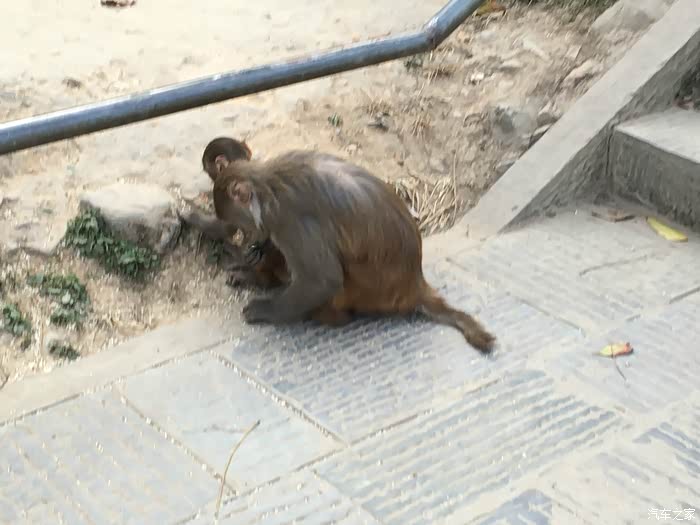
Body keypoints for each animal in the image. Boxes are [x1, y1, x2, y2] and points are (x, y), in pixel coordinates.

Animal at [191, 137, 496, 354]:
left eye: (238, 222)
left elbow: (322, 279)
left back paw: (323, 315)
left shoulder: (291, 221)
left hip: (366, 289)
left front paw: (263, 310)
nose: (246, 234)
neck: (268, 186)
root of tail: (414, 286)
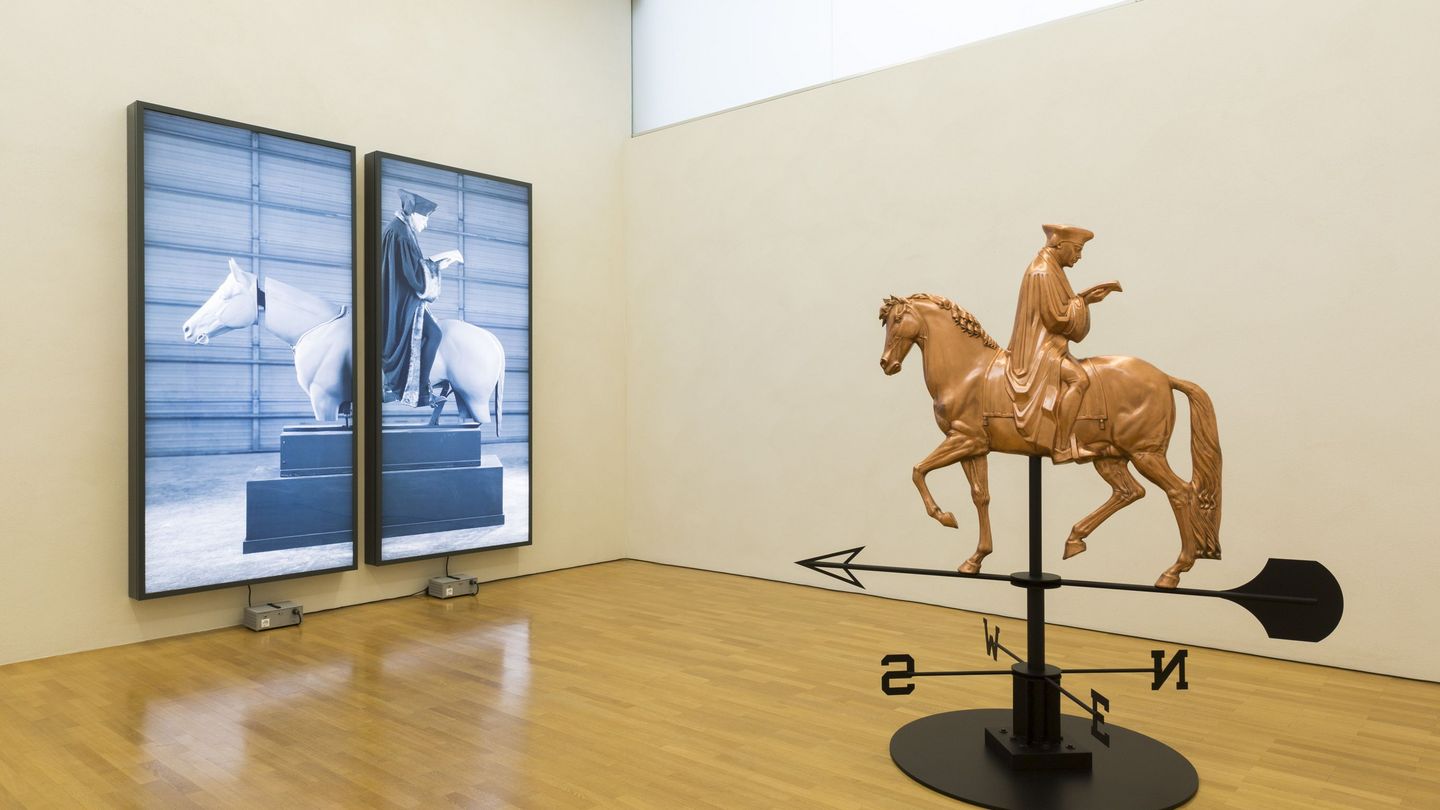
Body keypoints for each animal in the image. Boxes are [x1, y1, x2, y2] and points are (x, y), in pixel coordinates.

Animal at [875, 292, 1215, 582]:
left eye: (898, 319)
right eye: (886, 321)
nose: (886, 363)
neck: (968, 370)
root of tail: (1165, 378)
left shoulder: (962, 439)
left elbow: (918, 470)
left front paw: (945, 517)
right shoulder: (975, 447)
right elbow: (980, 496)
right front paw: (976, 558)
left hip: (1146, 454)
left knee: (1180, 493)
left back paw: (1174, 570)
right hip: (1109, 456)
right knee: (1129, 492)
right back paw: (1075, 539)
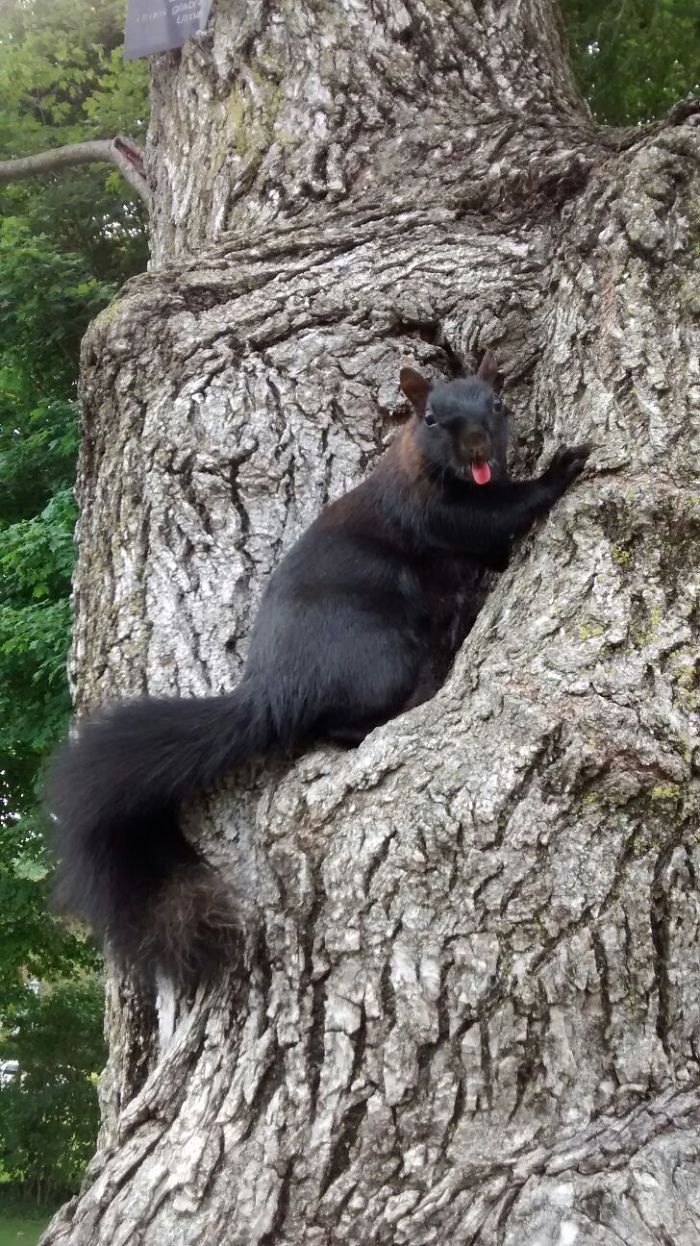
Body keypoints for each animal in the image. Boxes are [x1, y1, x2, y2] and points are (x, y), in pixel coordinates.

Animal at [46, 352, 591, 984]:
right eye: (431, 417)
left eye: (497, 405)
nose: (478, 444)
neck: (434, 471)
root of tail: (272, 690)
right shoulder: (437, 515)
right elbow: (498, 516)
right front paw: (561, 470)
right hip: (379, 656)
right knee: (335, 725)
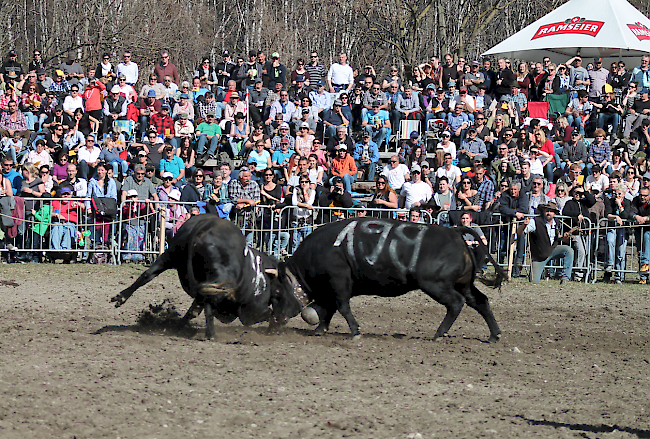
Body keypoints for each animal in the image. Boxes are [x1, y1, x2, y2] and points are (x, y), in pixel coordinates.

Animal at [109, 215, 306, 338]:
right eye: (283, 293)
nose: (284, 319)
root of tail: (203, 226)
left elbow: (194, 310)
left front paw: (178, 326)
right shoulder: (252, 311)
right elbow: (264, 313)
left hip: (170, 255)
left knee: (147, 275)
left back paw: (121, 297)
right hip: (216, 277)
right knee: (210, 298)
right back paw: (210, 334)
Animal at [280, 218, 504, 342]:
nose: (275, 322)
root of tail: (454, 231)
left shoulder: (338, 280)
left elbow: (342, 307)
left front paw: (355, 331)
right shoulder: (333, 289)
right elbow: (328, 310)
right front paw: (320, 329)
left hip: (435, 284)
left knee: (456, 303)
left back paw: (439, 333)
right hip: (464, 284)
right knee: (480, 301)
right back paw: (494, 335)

———

* **Task brief**:
Output the full material exactly as given, without its pictures.

* **Answer to this exercise**:
Body keypoints for each animal in the image. Boxes are [x1, y1, x2, y2] and points are (x, y), in pixel coordinates.

Animal at [191, 137, 496, 354]:
left eye: (238, 222)
left elbow: (322, 279)
left back paw: (323, 315)
left shoulder: (291, 221)
left hip: (366, 289)
left front paw: (263, 310)
nose: (246, 234)
neck: (268, 186)
root of tail: (414, 286)
Body keypoints for each animal in the image. Boxes are [x1, y1, x2, y2] and points are (x, y), in pixel coordinates.

Animal at [875, 292, 1215, 582]:
left eye: (898, 319)
right eye: (886, 321)
nose: (886, 363)
neck: (968, 370)
root of tail: (1165, 378)
left shoulder: (962, 439)
left elbow: (918, 470)
left front paw: (945, 517)
right shoulder: (975, 447)
right elbow: (980, 496)
right front paw: (976, 558)
left hip: (1146, 454)
left knee: (1180, 493)
left back paw: (1174, 570)
right hip: (1109, 456)
right knee: (1129, 492)
right back paw: (1075, 539)
Body keypoints for each animal in the image. Boxes are [x1, y1, x2, y2] and points are (x, y), in pixel coordinates.

Animal at [46, 352, 591, 984]:
right eye: (431, 417)
left eye: (497, 405)
nose: (478, 444)
neck: (434, 471)
root of tail: (272, 690)
right shoulder: (437, 515)
right elbow: (498, 516)
right front paw: (561, 470)
right hip: (379, 656)
right knee: (335, 725)
Body keypoints for each animal in the image. Boxes are [x1, y1, x2, y2] and points are (x, y), in pixel coordinates.

Animal at [109, 215, 306, 338]:
right eye: (283, 293)
nose: (284, 319)
root of tail: (203, 226)
left elbow: (194, 310)
left front paw: (178, 326)
right shoulder: (252, 311)
right elbow: (264, 313)
left hip: (170, 255)
left knee: (147, 275)
left back paw: (121, 297)
right hip: (216, 277)
right knee: (210, 298)
right back paw: (210, 334)
Animal at [280, 218, 504, 342]:
nose: (275, 322)
root of tail: (454, 231)
left shoulder: (338, 280)
left elbow: (342, 307)
left front paw: (355, 331)
right shoulder: (333, 289)
right elbow: (328, 310)
right front paw: (320, 329)
left hip: (435, 284)
left knee: (456, 303)
left back paw: (439, 333)
right hip: (464, 284)
right knee: (480, 301)
right back paw: (494, 335)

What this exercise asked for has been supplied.